Tongues of Serpents:
A Novel of Temeraire
For those of you who may not care for novels, or don't have the time to sit and read one (much less seven), but love the concept of this book, I have some good news for you. Back in 2006, Peter Jackson, director of The Lord of the Rings trilogy, stated in an interview that he was interested in adapting the Temeraire novels for the big screen. However, in a 2009 interview with IGN, Jackson seemed to scale things back a bit and contemplated making it into a mini-series as opposed to a big budget epic. So who knows. But at least the series has been optioned and talents like Peter Jackson are looking in to it.

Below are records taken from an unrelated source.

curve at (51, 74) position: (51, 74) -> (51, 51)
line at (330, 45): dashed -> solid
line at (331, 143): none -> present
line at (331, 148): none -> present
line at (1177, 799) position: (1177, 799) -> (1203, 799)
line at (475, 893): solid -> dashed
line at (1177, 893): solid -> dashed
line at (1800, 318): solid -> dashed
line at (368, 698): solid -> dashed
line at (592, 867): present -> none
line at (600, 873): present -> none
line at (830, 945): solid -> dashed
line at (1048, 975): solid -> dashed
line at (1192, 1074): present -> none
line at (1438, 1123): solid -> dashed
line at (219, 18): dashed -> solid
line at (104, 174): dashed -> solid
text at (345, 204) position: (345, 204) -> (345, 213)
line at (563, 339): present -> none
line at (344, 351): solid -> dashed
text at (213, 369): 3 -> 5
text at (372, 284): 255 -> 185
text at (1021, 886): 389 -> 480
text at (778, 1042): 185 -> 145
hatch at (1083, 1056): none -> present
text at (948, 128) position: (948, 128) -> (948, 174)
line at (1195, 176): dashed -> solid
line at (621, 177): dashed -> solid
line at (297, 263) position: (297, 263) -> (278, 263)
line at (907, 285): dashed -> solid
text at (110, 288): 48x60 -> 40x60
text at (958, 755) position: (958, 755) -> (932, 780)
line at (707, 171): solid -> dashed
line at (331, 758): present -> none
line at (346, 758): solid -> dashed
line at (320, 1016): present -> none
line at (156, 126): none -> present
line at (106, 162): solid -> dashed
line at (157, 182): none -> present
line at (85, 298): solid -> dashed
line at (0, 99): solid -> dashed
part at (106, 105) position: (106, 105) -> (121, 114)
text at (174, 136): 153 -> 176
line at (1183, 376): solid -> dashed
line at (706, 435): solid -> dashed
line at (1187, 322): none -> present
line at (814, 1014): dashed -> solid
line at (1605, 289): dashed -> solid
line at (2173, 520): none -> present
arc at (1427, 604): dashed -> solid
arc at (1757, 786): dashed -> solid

If you haven't already figured it out, I can't recommend this series enough. It will appeal to history and fantasy buffs alike. The books are full of suspense, action, social awareness, betrayal and most of all DRAGONS! Need I say more?



Tressina Bowling said...

Great review Chris! I'm always up for a good series to get into...especially when dragons are involved. I don't have nearly the amount of free time I would like to read. Hopefully after the Holiday rush I can check it out!

Christopher John (@Christopher2814) said...

Thanks Tressa. I picked it up on a whim about four months ago and I'm already on the fourth book. I can't wait to get caught up.